皆様は「ソーバーキュリアス」という言葉をご存知でしょうか? 蒼野は最近知ったばかりです。英語の「sober(しらふ)」と「curious(好奇心が強い)」を組み合わせた言葉で、イギリスやアメリカのミレニアム世代を中心に、クールなライフスタイルとして、トレンドになってきているそうです。
それは、「飲めるけれども、あえて飲まない」というライフスタイルです。大人になったら、飲酒は、人間関係を作る上でも嗜むべきマナーであると教わってきた、昭和世代の蒼野達にとっては隔世の感があります。時代は移り変わってきていますね!
私事ですが、蒼野のお酒との出会いは、一浪して医学部に合格したときに、同級生に連れられて飲みに行ったのが最初だったでしょうか? 両肩を支えられないと歩けないくらい飲んだのは、朧げに覚えています。医学部に入ってからは、体育会系のサッカー部だったので、飲みも激しかったです。
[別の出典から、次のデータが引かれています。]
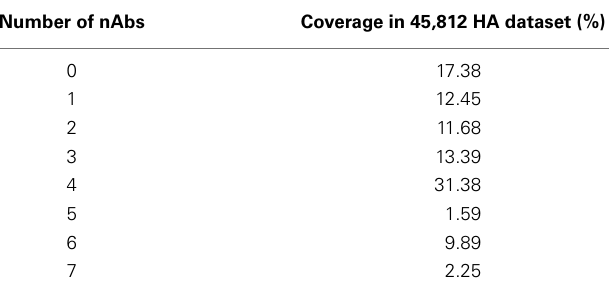
For each sequence within the 45,812 HA dataset, the number of nAbs that share identical neutralized motif was counted.The number of nAbs in our panel for any given influenza strain can range from 0 to 7.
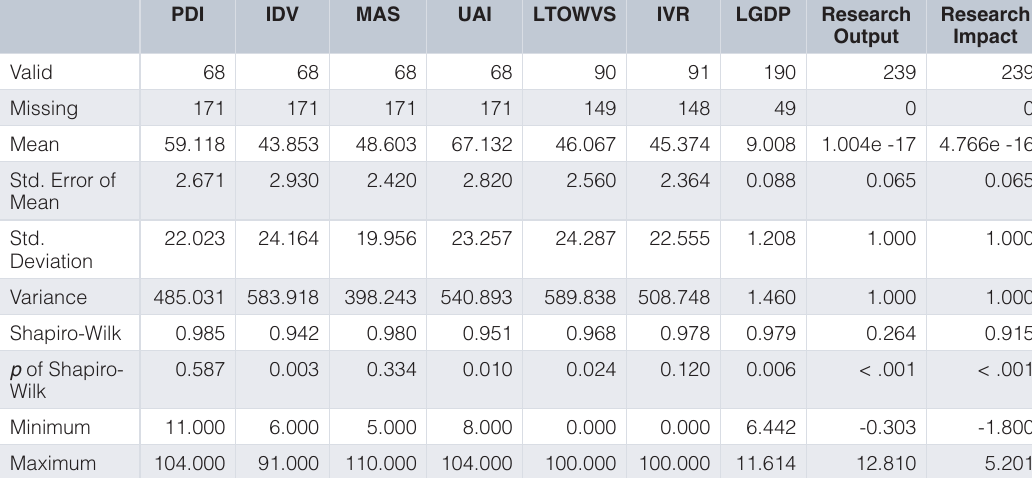
Table 5. Descriptive statistics of national cultural orientations, research output and impact.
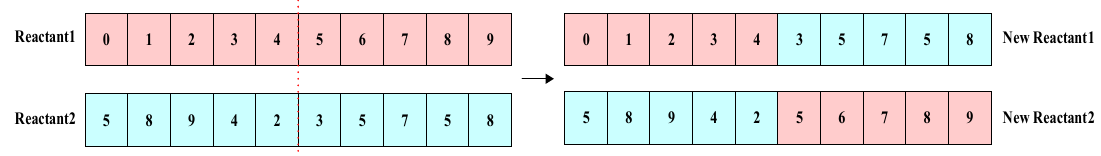
Figure 8. Displacement reaction operation representation.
新入生歓迎コンパの会場に行くと、床は全部青いビニールシートが張られていました。サッカー部のコンパは民家を改造した、中野荘というところでしか開催出来ないことになっていました。酒癖が悪く、そこらじゅうを汚してしまうことから、他では出入り禁止になっていたようです。
嫌な予感はしましたが、会が始まると、沢山の先輩方がお酒を注ぎに、新入生の前にやって来て、飲み干すまで待つのです。蒼野は日本酒で、コップに7杯までは覚えていましたが、気がつくと新聞紙の上に寝ていました。髪の毛は自分の吐物で、垂直に固まっていたのです。その後2ヶ月くらいはアルコールの匂いを嗅いだだけで、吐き気がしました。
今考えると死ななくて良かったなと思います。現代ではアルハラなのでしょう。でも伝統だったので、当時はそんなものかと思い、当たり前だと思っていました。酔っ払ったのを面白がったり、介抱したりして、一体感と人間関係が出来ていた時代でした。ちなみに中野荘の池の鯉は、いつも池に入って吐く奴がいるため、丸々と太っていました(笑)。
しかし時代は変わりました。若者のアルコール離れは、日本でも加速しているようです。2018年の厚労省の調査では、「飲酒習慣」がある人は40代で25.4%、一方20代では9.9%程度です。お酒を「ほとんど飲まない」「飲まない(飲めない)」「やめた」と答えた20代の割合は56.5%と若者の半分以上は、ソーバーキュリアス的なライフスタイルを選択しているようです。
デジタルネイティブなミレニアム世代は、健康に関する情報も豊富です。多くのインフルエンサーが、お酒をやめている事や、SNSで酔っ払った自分の姿をシェアするのはクールではないと考えているのです。お酒を飲んだあとの不快感、酔った際の失敗、健康面への悪い影響よりも、飲まずに健康でいるライフスタイルのほうが、よりクールであると支持されています。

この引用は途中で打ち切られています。